Dokumen-dokumen tersebut menunjukkan bahwa proses hukum berjalan bertahap dan administratif. Namun bagi masyarakat, pertanyaan yang lebih besar muncul: bagaimana dokumen yang diduga tidak sah itu bisa lolos hingga tahap pencalonan?
—
Ijazah Palsu DPRD Diduga Dipakai untuk Pencalonan
Ijazah Paket C dari PKBM Banjar Baru, Kabupaten Tulang Bawang, dengan Nomor Seri Blanko DN/PC 0274545 dan NISN 28973696220, diduga digunakan sebagai syarat pencalonan anggota legislatif DPRD Kabupaten Tulang Bawang Barat periode 2024–2029 pada Mei 2023.
Kini, EF tercatat aktif menjabat sebagai anggota DPRD Kabupaten Tulang Bawang Barat periode 2024–2029. Fakta ini memperkuat sorotan publik terhadap sistem verifikasi administrasi yang dinilai lemah.
Masyarakat tentu berharap lembaga legislatif di daerah tersebut diisi oleh figur yang berintegritas dan memenuhi seluruh persyaratan hukum.
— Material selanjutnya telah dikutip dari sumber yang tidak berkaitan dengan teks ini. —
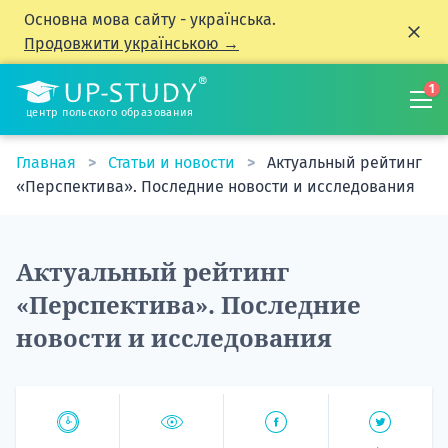
Основна мова сайту - українська.
Продовжити українською →
1
центр польского образования
Главная
Статьи и новости
Актуальный рейтинг
«Перспектива». Последние новости и исследования
Актуальный рейтинг
«Перспектива». Последние
новости и исследования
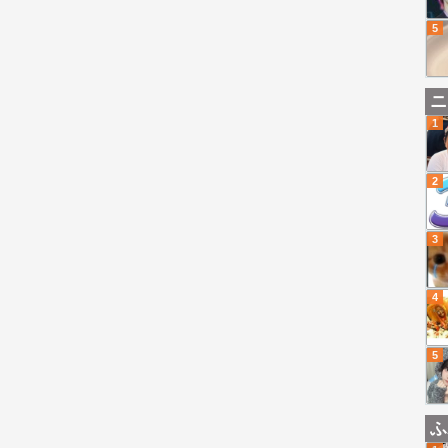
5
ニ
1
2
3
4
5
ふ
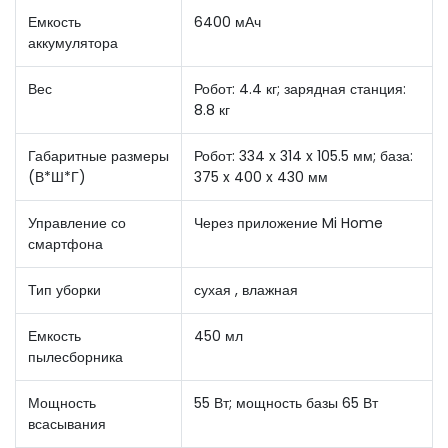
Емкость
6400 мАч
аккумулятора
Вес
Робот: 4.4 кг; зарядная станция:
8.8 кг
Габаритные размеры
Робот: 334 x 314 x 105.5 мм; база:
(В*Ш*Г)
375 x 400 x 430 мм
Управление со
Через приложение Mi Home
смартфона
Тип уборки
сухая , влажная
Емкость
450 мл
пылесборника
Мощность
55 Вт; мощность базы 65 Вт
всасывания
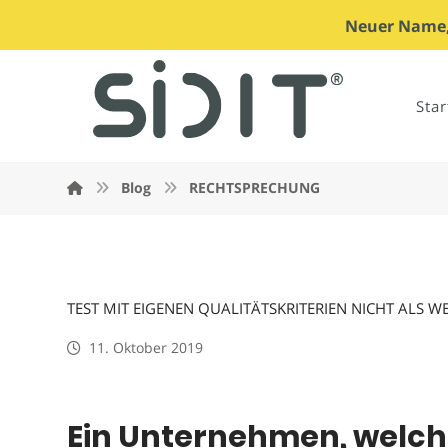
Neuer Name, 
Star
Blog
RECHTSPRECHUNG
TEST MIT EIGENEN QUALITÄTSKRITERIEN NICHT ALS 
11. Oktober 2019
Ein Unternehmen, welche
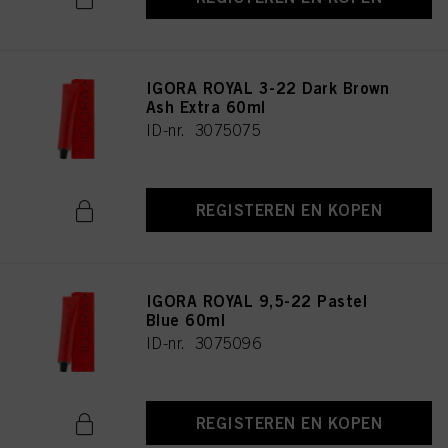
IGORA ROYAL 3-22 Dark Brown
Ash Extra 60ml
ID-nr. 3075075
REGISTEREN EN KOPEN
IGORA ROYAL 9,5-22 Pastel
Blue 60ml
ID-nr. 3075096
REGISTEREN EN KOPEN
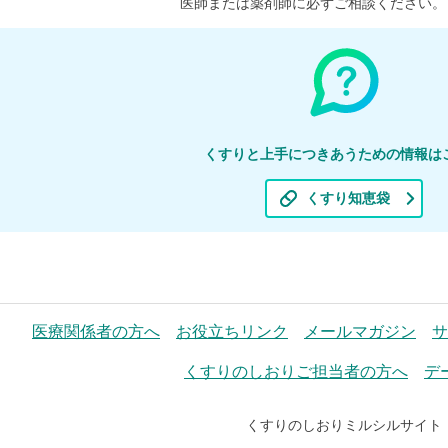
医師または薬剤師に必ずご相談ください。
くすりと上手につきあうための情報は
くすり知恵袋
医療関係者の方へ
お役立ちリンク
メールマガジン
サ
くすりのしおりご担当者の方へ
デ
くすりのしおりミルシルサイト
Dugaan penggunaan ijazah tidak sah bukan sekadar pelanggaran administratif, melainkan menyangkut kepercayaan publik.
—
Koordinasi dengan Kejaksaan
Seiring penetapan tersangka, penyidik telah berkoordinasi dengan Kejaksaan Tinggi Lampung. Surat Pemberitahuan Dimulainya Penyidikan (SPDP) sebelumnya telah dikirimkan pada 28 November 2025.
Artinya, jalur koordinasi penegakan hukum telah berjalan sesuai prosedur. Publik kini menanti konsistensi aparat dalam menuntaskan perkara tanpa pandang jabatan.
—
Pernyataan Kepolisian
Saat dikonfirmasi wartawan, Kabid Humas Polda Lampung, Kombes Pol Yuni Iswandari Yuyun, S.I.K., M.H., menyampaikan bahwa dirinya sedang menunaikan ibadah Umroh.
“Maaf, sedang Umroh,” jelasnya melalui pesan singkat, Sabtu (14/2/2026).
Konfirmasi lanjutan diarahkan kepada Kasubbid Penmas Polda Lampung, Kompol Andri Yulianto, S.Kom., namun hingga berita ini diturunkan belum memberikan jawaban.
—
Proses Hukum Masih Berjalan
Meski EF telah ditetapkan sebagai tersangka, proses hukum masih berlangsung. Penyidik tengah melengkapi berkas perkara sebelum diserahkan ke jaksa penuntut umum.
Kasus Ijazah Palsu DPRD ini menjadi ujian serius bagi integritas sistem demokrasi lokal. Publik berhak memperoleh kejelasan dan transparansi. Penegakan hukum yang objektif dan terbuka menjadi satu-satunya jalan untuk memulihkan kepercayaan masyarakat.
Media ini akan terus mengikuti perkembangan perkara berdasarkan sumber resmi dan dokumen sah.